2. Remove the ? shrub from in front of the window.
3. Bring the bed along the front of the house about 3-5 wide and connect it to the area under the pine.
4. After 2 and 3, plant some smaller shrubs along the front of the house- maybe smaller azalea variety such as Kurume or Satsuki or hawthorne.
5. Either have just shrubs for #4 or have a perennial bed in front of the shrubs.
6. Hostas would look nice under the tree as already mentioned.



> google shade gardening


May I suggest "dry shade?" Any substantial tree is going to suck up the water first and some "shade" plants are more suited to boggy areas.

I would also consider removing the Leyland ? from the right side of the door. After that, I would plant matching (smaller) shrubs on either side of the door.


----------



## gma2rjc (Nov 21, 2008)

downunder's plan would look beautiful. :yes:


----------



## Lynch (Apr 2, 2009)

Great ideas so far guys, thanks much. Below is a newer picture we took late last summer. The other one is how it looked when we bought the house last May. Everything looks pretty much the same as the first picture at this point. We removed the tree to the right side of the door and added a limelight hydrangea and another plant in it's place (sorry, I'm horrible with plant names). I do like the idea of limbing up the tree to the gutter line. Getting rid of the rhodendrum (sp?) bush in front of the window may take some convincing to my wife. Joining the front bed with the under of the pine may work too. I'm just not sure at this point what to use for edging/border around the tree. Any ideas on that would be helpful. Thanks!


----------



## Scuba_Dave (Jan 16, 2009)

If you limb the tree up further the rhody may fill in more & look better
While they are shade plants its been deprived of (most) sun for years
I've picked up free bricks & use those for edging

House looks much better
I think I'd put a garden down each side of the walkway


----------



## downunder (Jun 13, 2008)

I can appreciate the concern for the rhody; I'm just not particularly fond of any shrub blocking a window like this one does.

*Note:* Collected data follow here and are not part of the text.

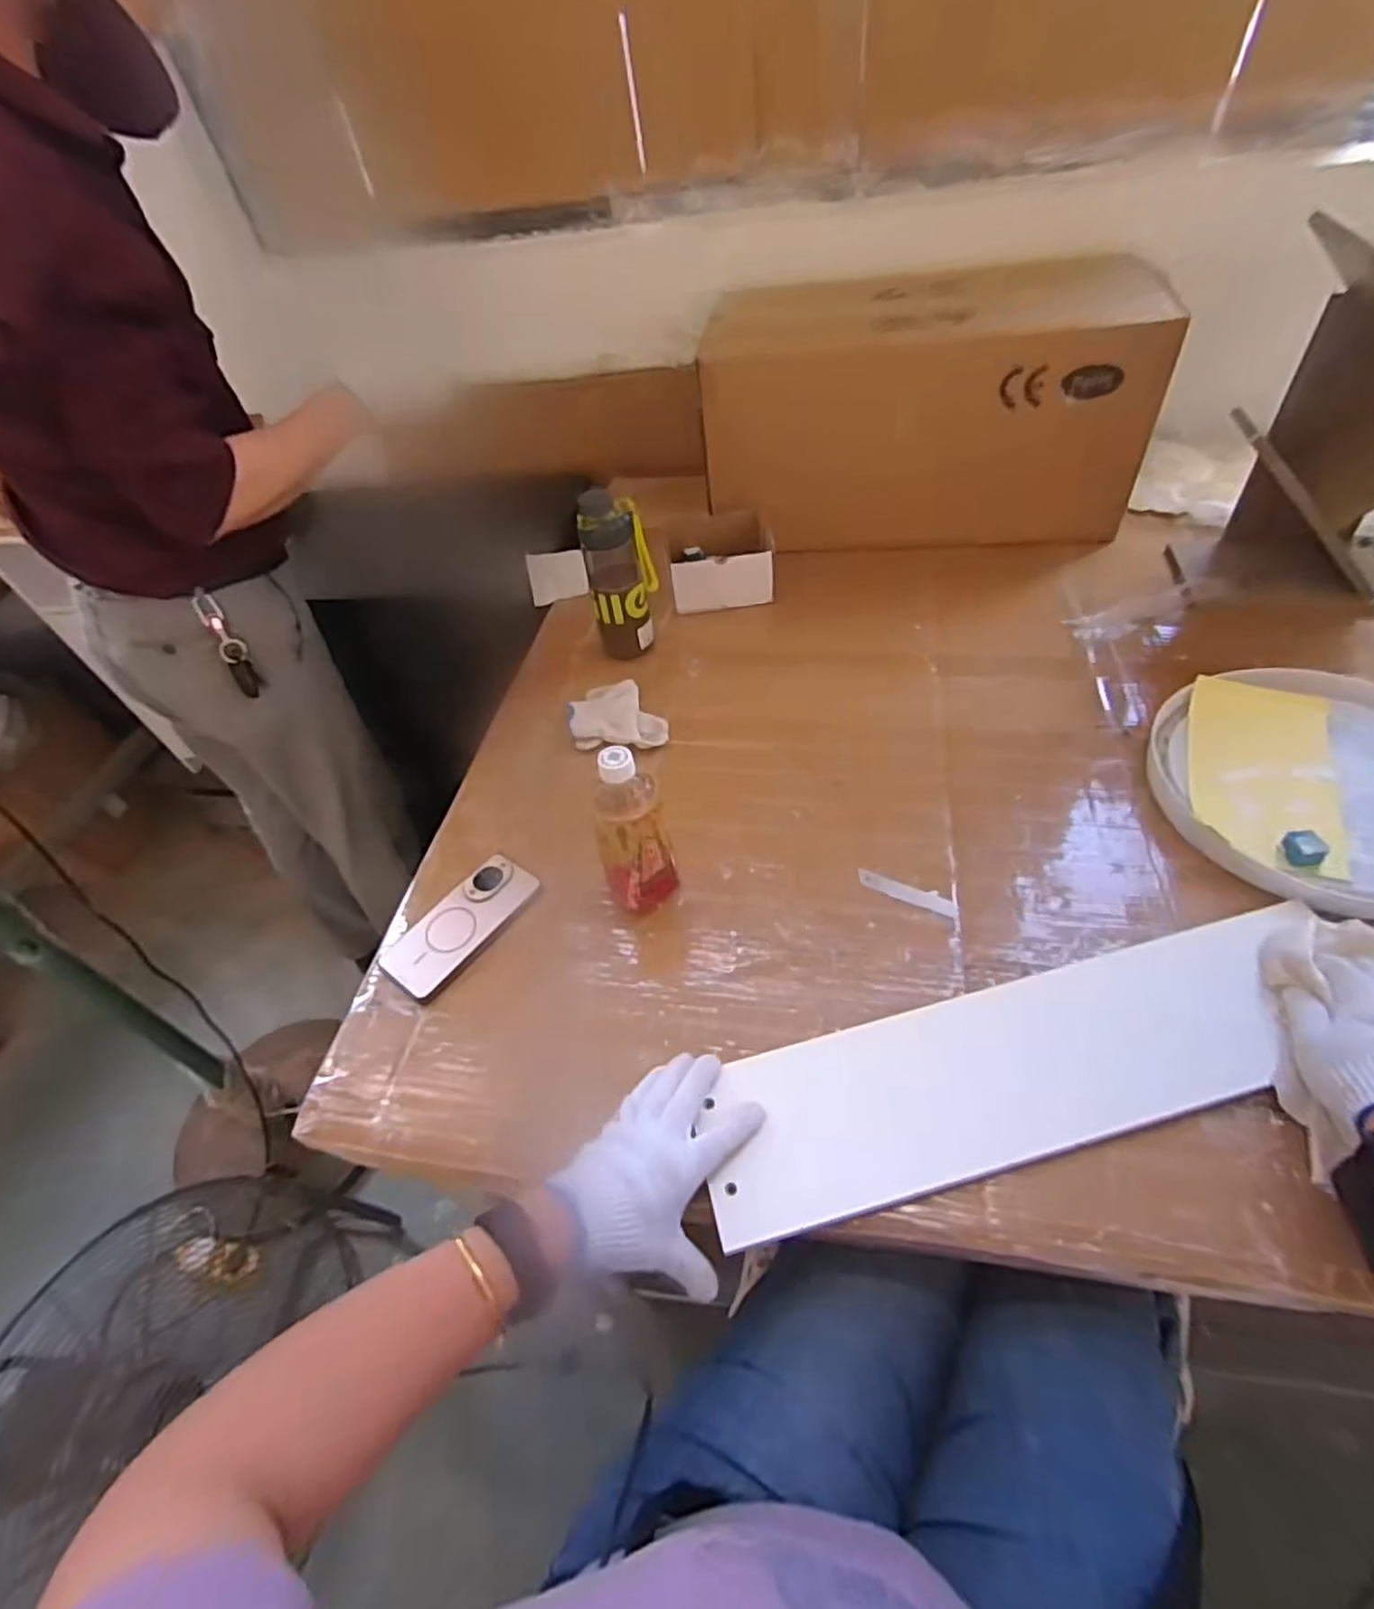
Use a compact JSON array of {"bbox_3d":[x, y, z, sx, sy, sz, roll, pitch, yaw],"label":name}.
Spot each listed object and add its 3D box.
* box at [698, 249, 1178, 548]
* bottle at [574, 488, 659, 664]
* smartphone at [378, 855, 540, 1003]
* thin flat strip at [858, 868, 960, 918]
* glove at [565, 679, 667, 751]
[{"bbox_3d":[0.344,-0.600,1.085,0.602,0.276,0.294,1,49,11],"label":"box"},{"bbox_3d":[-0.087,-0.306,0.938,0.088,0.205,0.076,-9,47,0],"label":"bottle"},{"bbox_3d":[-0.225,0.120,0.718,0.072,0.015,0.161,25,56,28],"label":"smartphone"},{"bbox_3d":[0.214,0.085,0.694,0.098,0.004,0.020,20,62,27],"label":"thin flat strip"},{"bbox_3d":[-0.087,-0.112,0.894,0.114,0.025,0.119,-4,47,5],"label":"glove"}]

That said, I would consider moving it to the the right side/front corner about where the hose cart is. Architecturally it could soften that corner as well as screening the view to the houses behind you.

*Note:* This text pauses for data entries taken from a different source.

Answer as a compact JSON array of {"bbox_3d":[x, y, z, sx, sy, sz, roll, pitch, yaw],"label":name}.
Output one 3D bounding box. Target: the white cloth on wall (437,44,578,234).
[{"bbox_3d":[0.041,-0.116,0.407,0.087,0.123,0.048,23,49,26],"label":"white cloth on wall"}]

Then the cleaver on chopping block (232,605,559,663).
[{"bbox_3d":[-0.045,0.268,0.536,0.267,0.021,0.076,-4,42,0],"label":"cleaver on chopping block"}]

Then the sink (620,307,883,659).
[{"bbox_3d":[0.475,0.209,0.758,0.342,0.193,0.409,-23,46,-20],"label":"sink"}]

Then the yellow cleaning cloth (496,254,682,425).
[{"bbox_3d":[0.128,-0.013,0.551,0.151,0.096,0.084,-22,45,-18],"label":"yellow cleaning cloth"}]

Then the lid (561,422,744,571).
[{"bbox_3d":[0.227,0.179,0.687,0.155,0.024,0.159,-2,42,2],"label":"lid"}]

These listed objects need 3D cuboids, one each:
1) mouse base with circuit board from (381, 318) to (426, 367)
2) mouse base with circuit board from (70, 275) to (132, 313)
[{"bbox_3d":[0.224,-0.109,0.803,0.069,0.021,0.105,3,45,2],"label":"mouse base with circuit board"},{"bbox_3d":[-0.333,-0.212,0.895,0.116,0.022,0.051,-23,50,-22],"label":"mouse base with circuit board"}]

Maybe move the hydrangea to the left of the fireplace between those two windows.

Nice touch on the pair flanking the steps! :thumbup:

A little out of the box, but I would extend the walkway to the curb. 




> what to use for edging/border around the tree


Are you thinking a ring around the bed or do you want to fill in the area with plants?


----------



## Lynch (Apr 2, 2009)

Good ideas DownUnder/Scuba_Dave, much appreciated. Regarding the Rhody, I think we're going to leave it where it is as the window that it's blocking is our bedroom window and we like the added privacy that it provides. Also, once I limb up the pine to gutter level (as Scuba_Dave recommended) I think it will offer some more sun for the Rhody.

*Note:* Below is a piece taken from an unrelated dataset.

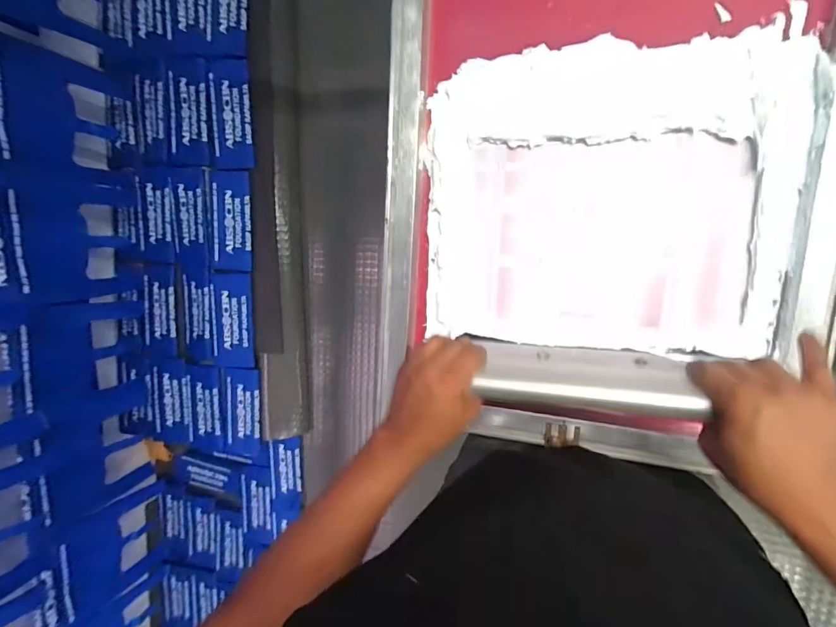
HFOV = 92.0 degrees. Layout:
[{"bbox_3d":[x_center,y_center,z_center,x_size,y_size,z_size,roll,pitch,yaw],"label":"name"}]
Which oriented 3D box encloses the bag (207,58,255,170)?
[{"bbox_3d":[-0.628,-0.659,1.346,0.147,0.027,0.336,1,103,7],"label":"bag"}]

The sidewalk is an odd thing. It must have been added a long time ago with the intention of meeting up with a sidewalk along the street. There's quite a few houses in the neighborhood that have the same thing..basically a sidewalk that goes nowhere. We were thinking of just totally removing it and adding a walk to the driveway as most people walk to the front door this way. I do like the idea of adding a garden on each side of the sidewalk for now, however.

As far as edging around the tree, I'm thinking of doing something similar to the picture below. Altough, Instead of just 1 layer of edging, I'd like to add at least 3 layers, fill in with dirt, plant some hostas around the tree and then add some mulch to the top. Think that will work, or will it starve the pine?










Thanks again!


----------